1982: le nom de Syndrome d’immunodéficience acquise (Sida) est donné à cette maladie, qui se transmet par voie sexuelle mais aussi par voie sanguine, par le lait maternel et par sécrétions vaginales.
1983-1984: en France, les Pr Luc Montagnier, Françoise Barré-Sinoussi et Jean-Claude Chermann, de l’Institut Pasteur, isolent le virus du Sida qu’ils baptisent LAV (Lymphadenopathy associated Virus). Un an plus tard, aux Etats-Unis, le Pr Robert Gallo annonce à son tour avoir isolé un virus qui s’avère être le même. Début d’une polémique franco-américaine sur la paternité de la découverte qui s’achèvera en 1987.
21 juin 1985: la France autorise la commercialisation du premier test de dépistage.
2 octobre 1985: l’acteur américain Rock Hudson meurt du Sida. D’autres stars suivront, comme le chanteur Freddy Mercury (1991) ou le danseur russe Rudolf Noureev (1993).
1986: mise au point du premier médicament, l’azidovudine (AZT), un antirétroviral qui ralentit la progression du virus mais ne l’élimine pas. Celui-ci est officiellement appelé virus de l’immuno- déficience humaine (VIH).
En décembre, 4.500 cas sont recensés en Europe, soit une augmentation de 124% en un an.
1996: apparition d’une nouvelle thérapie, avec des médicaments en combinaison, les trithérapies, qui réduisent fortement la charge virale.
Les Nations unies mettent en place le Programme conjoint sur le Sida (Onusida). L’épidémie s’étend rapidement en Afrique et s’aggrave en Europe orientale, en Inde et en Chine.

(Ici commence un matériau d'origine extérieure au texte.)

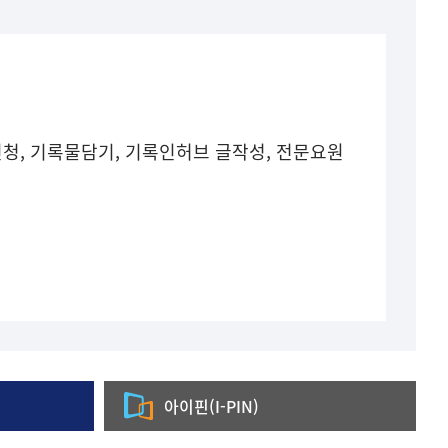
청, 기록물담기, 기록인허브 글작성, 전문요원
아이핀(I-PIN)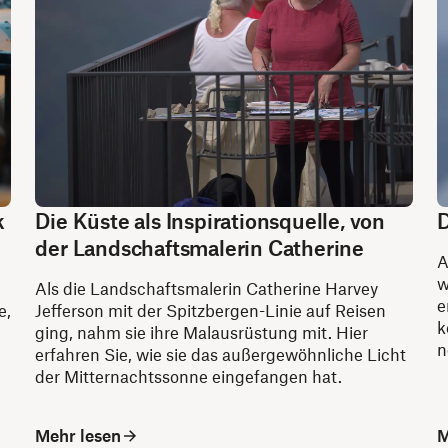
k
Die Küste als Inspirationsquelle, von
D
der Landschaftsmalerin Catherine
A
w
Als die Landschaftsmalerin Catherine Harvey
e
e,
Jefferson mit der Spitzbergen-Linie auf Reisen
k
ging, nahm sie ihre Malausrüstung mit. Hier
n
erfahren Sie, wie sie das außergewöhnliche Licht
der Mitternachtssonne eingefangen hat.
Mehr lesen
M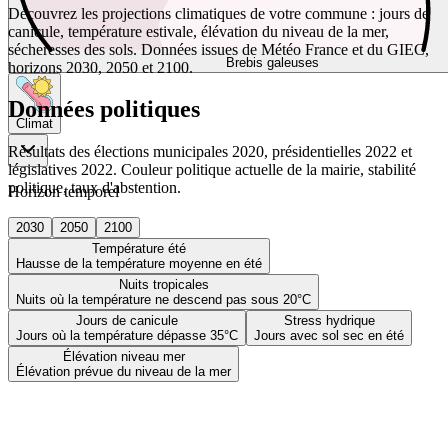
Découvrez les projections climatiques de votre commune : jours de
canicule, température estivale, élévation du niveau de la mer,
sécheresses des sols. Données issues de Météo France et du GIEC,
Brebis galeuses
horizons 2030, 2050 et 2100.
Données politiques
Climat
Résultats des élections municipales 2020, présidentielles 2022 et
législatives 2022. Couleur politique actuelle de la mairie, stabilité
politique, taux d'abstention.
Horizon temporel
2030
2050
2100
Température été
Hausse de la température moyenne en été
Nuits tropicales
Nuits où la température ne descend pas sous 20°C
Jours de canicule
Stress hydrique
Jours où la température dépasse 35°C
Jours avec sol sec en été
Élévation niveau mer
Élévation prévue du niveau de la mer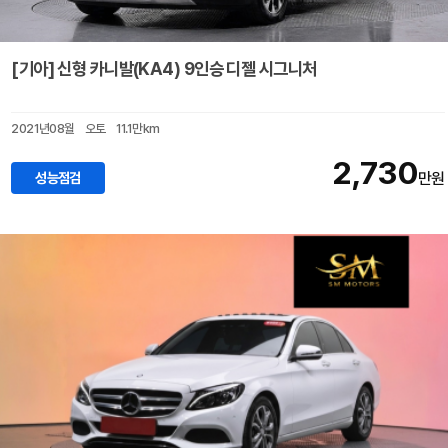
[기아] 신형 카니발(KA4) 9인승 디젤 시그니처
2021년08월
오토
11.1만km
2,730
성능점검
만원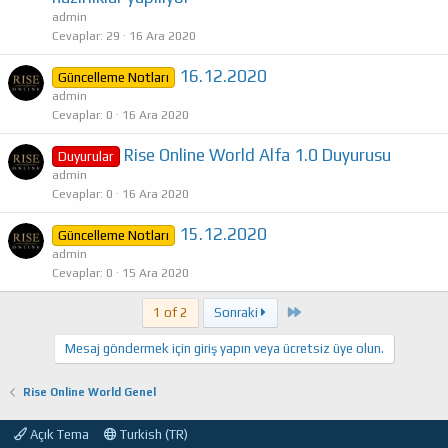
l
admin
i
Cevaplar
29
16 Ara 2020
t
16.12.2020
Güncelleme Notları
l
admin
i
Cevaplar
0
16 Ara 2020
Rise Online World Alfa 1.0 Duyurusu
Duyurular
admin
Cevaplar
0
16 Ara 2020
15.12.2020
Güncelleme Notları
admin
Cevaplar
0
15 Ara 2020
Son
1 of 2
Sonraki
Mesaj göndermek için giriş yapın veya ücretsiz üye olun.
Rise Online World Genel
Açık Tema
Turkish (TR)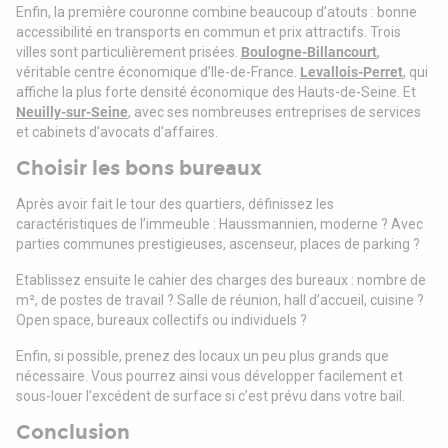
Immeuble 36 Caire : 292 m2 - 3 000 000 euros
Enfin, la première couronne combine beaucoup d’atouts : bonne
Charges annuelles : 8 971,99 euros
accessibilité en transports en commun et prix attractifs. Trois
Taxe foncière : 7 243,00 euros
villes sont particulièrement prisées.
Boulogne-Billancourt
,
véritable centre économique d’Ile-de-France.
Levallois-Perret
, qui
affiche la plus forte densité économique des Hauts-de-Seine. Et
Neuilly-sur-Seine
, avec ses nombreuses entreprises de services
et cabinets d’avocats d’affaires.
Choisir les bons bureaux
Après avoir fait le tour des quartiers, définissez les
caractéristiques de l’immeuble : Haussmannien, moderne ? Avec
parties communes prestigieuses, ascenseur, places de parking ?
Etablissez ensuite le cahier des charges des bureaux : nombre de
m², de postes de travail ? Salle de réunion, hall d’accueil, cuisine ?
Open space, bureaux collectifs ou individuels ?
Enfin, si possible, prenez des locaux un peu plus grands que
nécessaire. Vous pourrez ainsi vous développer facilement et
sous-louer l’excédent de surface si c’est prévu dans votre bail.
Conclusion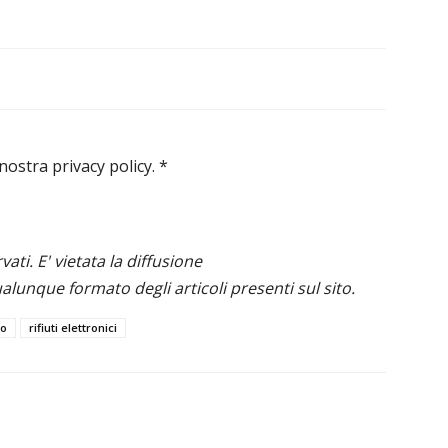
 nostra privacy policy.
*
ervati. E' vietata la diffusione
alunque formato degli articoli presenti sul sito.
lo
rifiuti elettronici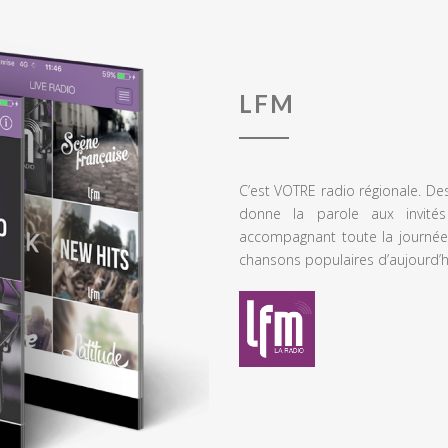
LFM
C’est VOTRE radio régionale. De
donne la parole aux invités
accompagnant toute la journée
chansons populaires d’aujourd’h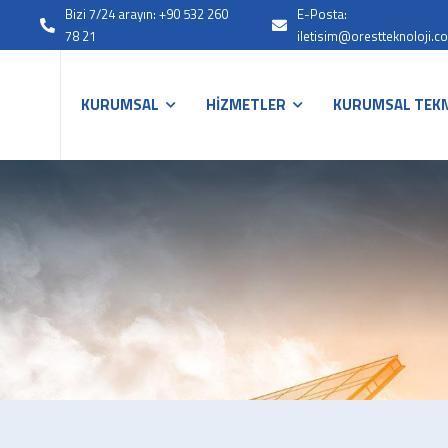
Bizi 7/24 arayın: +90 532 260
E-Posta:
78 21
iletisim@orestteknoloji.c
KURUMSAL
HİZMETLER
KURUMSAL TEKN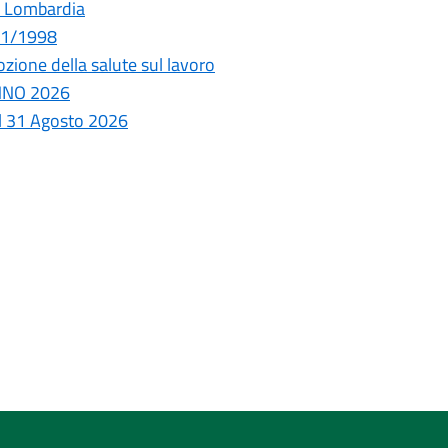
e Lombardia
431/1998
zione della salute sul lavoro
ANNO 2026
al 31 Agosto 2026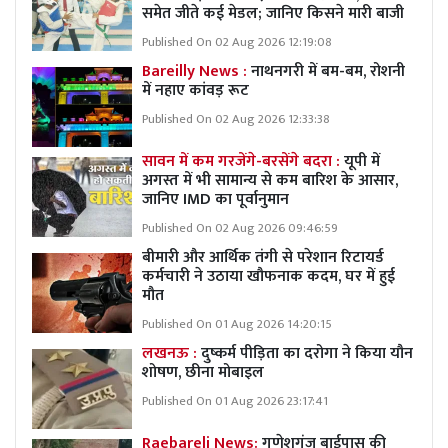
समेत जीते कई मेडल; जानिए किसने मारी बाजी
Published On 02 Aug 2026 12:19:08
Bareilly News :
नाथनगरी में बम-बम, रोशनी
में नहाए कांवड़ रूट
Published On 02 Aug 2026 12:33:38
सावन में कम गरजेंगे-बरसेंगे बदरा :
यूपी में
अगस्त में भी सामान्य से कम बारिश के आसार,
जानिए IMD का पूर्वानुमान
Published On 02 Aug 2026 09:46:59
बीमारी और आर्थिक तंगी से परेशान रिटायर्ड
कर्मचारी ने उठाया खौफनाक कदम, घर में हुई
मौत
Published On 01 Aug 2026 14:20:15
लखनऊ :
दुष्कर्म पीड़िता का दरोगा ने किया यौन
शोषण, छीना मोबाइल
Published On 01 Aug 2026 23:17:41
Raebareli News:
गणेशगंज बाईपास की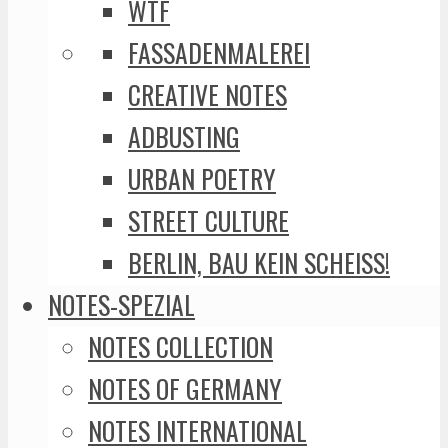
WTF
FASSADENMALEREI
CREATIVE NOTES
ADBUSTING
URBAN POETRY
STREET CULTURE
BERLIN, BAU KEIN SCHEISS!
NOTES-SPEZIAL
NOTES COLLECTION
NOTES OF GERMANY
NOTES INTERNATIONAL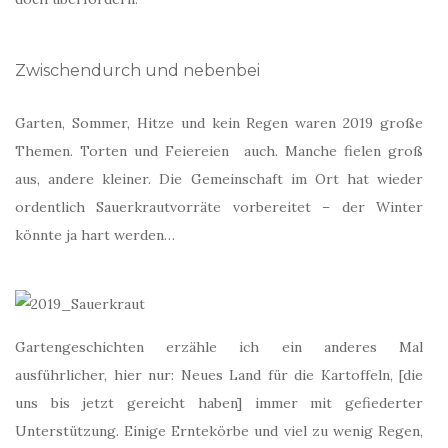
Zwischendurch und nebenbei
Garten, Sommer, Hitze und kein Regen waren 2019 große
Themen. Torten und Feiereien auch. Manche fielen groß
aus, andere kleiner. Die Gemeinschaft im Ort hat wieder
ordentlich Sauerkrautvorräte vorbereitet – der Winter
könnte ja hart werden…
Gartengeschichten erzähle ich ein anderes Mal
ausführlicher, hier nur: Neues Land für die Kartoffeln, [die
uns bis jetzt gereicht haben] immer mit gefiederter
Unterstützung. Einige Erntekörbe und viel zu wenig Regen,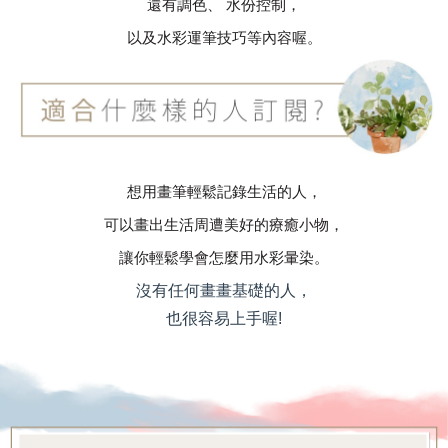
還有調色、 水份控制，
以及水彩運筆技巧等內容喔。
想用畫筆輕鬆記錄生活的人，
可以畫出生活周遭美好的療癒小物，
讓你輕鬆學會怎麼用水彩暈染。
沒有任何畫畫基礎的人，
也很容易上手喔!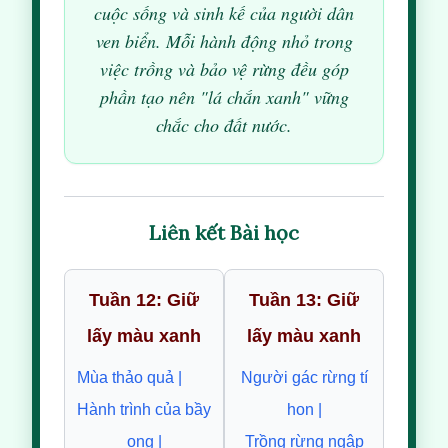
cuộc sống và sinh kế của người dân
ven biển. Mỗi hành động nhỏ trong
việc trồng và bảo vệ rừng đều góp
phần tạo nên "lá chắn xanh" vững
chắc cho đất nước.
Liên kết Bài học
Tuần 12: Giữ
Tuần 13: Giữ
lấy màu xanh
lấy màu xanh
Mùa thảo quả |
Người gác rừng tí
Hành trình của bầy
hon |
ong |
Trồng rừng ngập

2000: première conférence internationale sur le sida en Afrique, continent le plus touché par la maladie.
2002: création du Fonds mondial de lutte contre le sida, la tuberculose et le paludisme, avec le soutien de Bill Gates.
2003: lancement par le président George W. Bush d’un programme sur 5 ans de 15 milliards de dollars, le Pepfar.
2006: des études établissent que la circoncision d’hommes non infectés par le virus divise au moins par deux les risques qu’ils soient contaminés par le VIH. Mais elle ne protège pas les femmes. Début des campagnes de circoncision en Afrique.
2009: depuis l’apparition de la maladie, quelque 25 millions de personnes sont mortes du sida et 60 millions ont été contaminées. Depuis huit ans, le nombre d’infections a baissé de 17% (Onusida).
2010: une étude montre qu’un gel vaginal microbicide contenant un antirétroviral peut, bien utilisé, réduire de moitié le risque d’infection au VIH chez les femmes.
2011: un essai clinique établit que traiter au plus tôt des personnes séropositives avec des antirétroviraux réduit quasi totalement le risque de transmission du virus à des partenaires séronégatifs.